State-run Hua Nan Financial Holding Co (華南金控) yesterday said it is expecting its portfolio of new mortgages this year to contract by 10 to 15 percent compared with the NT$84 billion (US$2.53 billion) it saw last year.
“The decline is due to the slump in home transactions, combined with higher tax burden resulting from a tax reform combining separate taxes on house and land sales,” Hua Nan Commercial Bank (華南銀行) vice president of consumer banking Lee Tsung-hsien (李宗賢) said.
Total home loans last year grew 2 percent annually to NT$499.4 billion, the company said.
The bank, which is the group’s most profitable unit, on Tuesday was fined NT$3 million by the Financial Supervisory Commission (FSC) for internal control lapses that led to NT$520 million being granted for 34 irregular mortgages arranged between November 2013 and February last year.
A probe by prosecutors in an unrelated case revealed that the bank had been targeted by a criminal ring that used borrowed funds to make highly financed investments in the home market at high loan-to-value ratios, the commission said on Tuesday.

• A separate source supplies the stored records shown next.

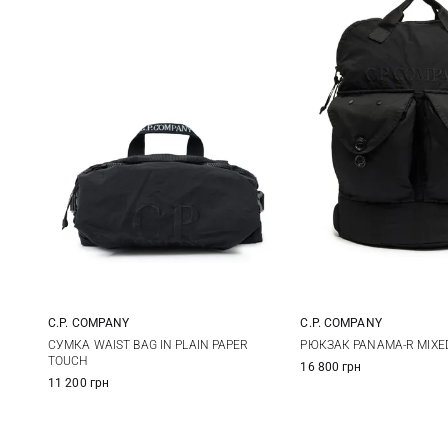
C.P. COMPANY
C.P. COMPANY
One Size
One Size
СУМКА WAIST BAG IN PLAIN PAPER
РЮКЗАК PANAMA-R MIXED
TOUCH
16 800 грн
11 200 грн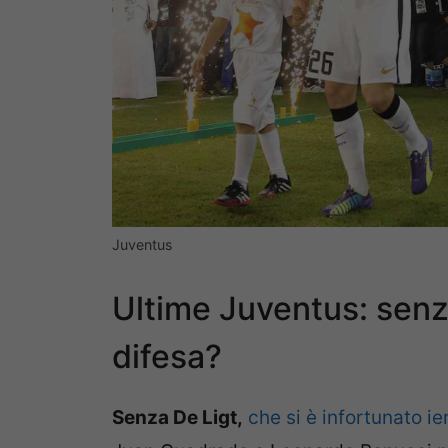
Juventus
Ultime Juventus: senza
difesa?
Senza De Ligt,
che si è infortunato ier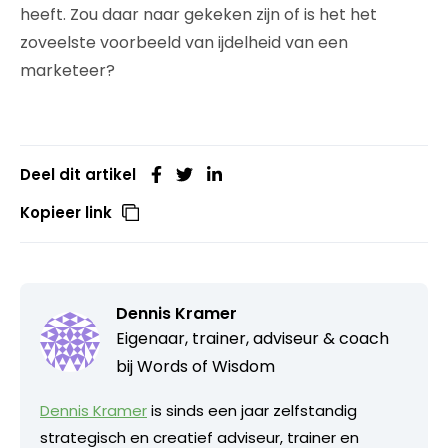
heeft. Zou daar naar gekeken zijn of is het het
zoveelste voorbeeld van ijdelheid van een
marketeer?
Deel dit artikel
Kopieer link
Dennis Kramer
Eigenaar, trainer, adviseur & coach
bij
Words of Wisdom
Dennis Kramer
is sinds een jaar zelfstandig
strategisch en creatief adviseur, trainer en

“Losses are estimated at about NT$60 million based on the properties’ registered values,” Hua Nan Bank president Bruce Yang (楊豐彥) said, adding that 16 of the 34 mortgages, totaling NT$270 million, have been written off.

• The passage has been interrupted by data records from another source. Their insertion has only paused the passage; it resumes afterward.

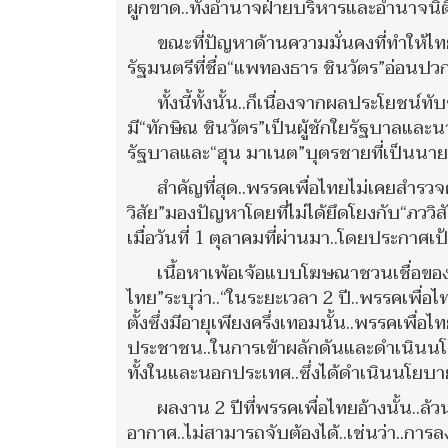
ผูกขาด..ทั้งอำนาจฝ่ายบริหารและอำนาจนิต
ขณะที่ปัญหาด้านความมั่นคงที่ทำให้ไท
รัฐมนตรีที่ชื่อ“แพทองธาร ชินวัตร”อ่อนป
ทั้งนี้ทั้งนั้น..ก็เนื่องจากผลประโยชน์ท
มี“ทักษิณ ชินวัตร”เป็นผู้ชักใยรัฐบาลและน
รัฐบาลและ“ฮุน มาเนต”บุตรชายที่เป็นนาย
สำคัญที่สุด..พรรคเพื่อไทยไม่เคยสำรว
วิสัย”มองปัญหาโดยที่ไม่ได้ยึดโยงกับ“ภววิ
เมื่อวันที่ 1 ตุลาคมที่ผ่านมา..โดยประกาศ
เนื้อหาเพ้อเจ้อแบบโฆษณาชวนเชื่อของ
ไทย”ระบุว่า..“ในระยะเวลา 2 ปี..พรรคเพื
ตั้งซึ่งมีอายุเพียงครึ่งเทอมนั้น..พรรคเพื่
ประชาชน..ในการเข้าผลักดันและดำเนินนโ
ทั้งในและนอกประเทศ..ซึ่งได้ดำเนินนโยบ
ผลงาน 2 ปีที่พรรคเพื่อไทยอ้างนั้น..ล
อากาศ..ไม่สามารถจับต้องได้..เช่นว่า..การ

A company official, who declined to be named, said it took authorities a while to realize there were irregularities with 34 mortgages because payments had been made on time for many of them.
Auditing measures have been increased, the official said.

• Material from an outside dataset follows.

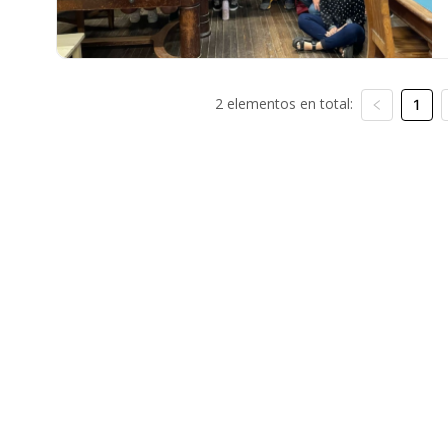
2 elementos en total:
1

Hua Nan Bank data showed that as of the third quarter of last year, non-performing home loans had surged to NT$800 million, compared with NT$100 million at the end of 2014.
Following a wave of write-offs last quarter, non-performing home loans have declined to about NT$300 million, the data showed, with the non-performing loan ratio reaching 0.16 percent, more than double the 0.07 percent recorded at the end of 2014.
Hua Nan Financial Holding said that profits last year rose 7 percent annually to NT$13.13 billion, a new record, driven largely by robust interest income, which rose 3 percent annually to NT$25.7 billion. The earnings per share was NT$1.42.
The company also maintained a non-performing loan coverage ratio last year of 537.9 percent, which it said is 0.23 percent higher than its peers, and a tier 1 capital ratio of 9.88 percent.
Hua Nan Financial Holding said that it would continue to tap opportunities outside of Taiwan this year in face of expected interest rate cuts at home, after recording a 7 percent annual rise in lending by offshore banking units and overseas branches earnings last year.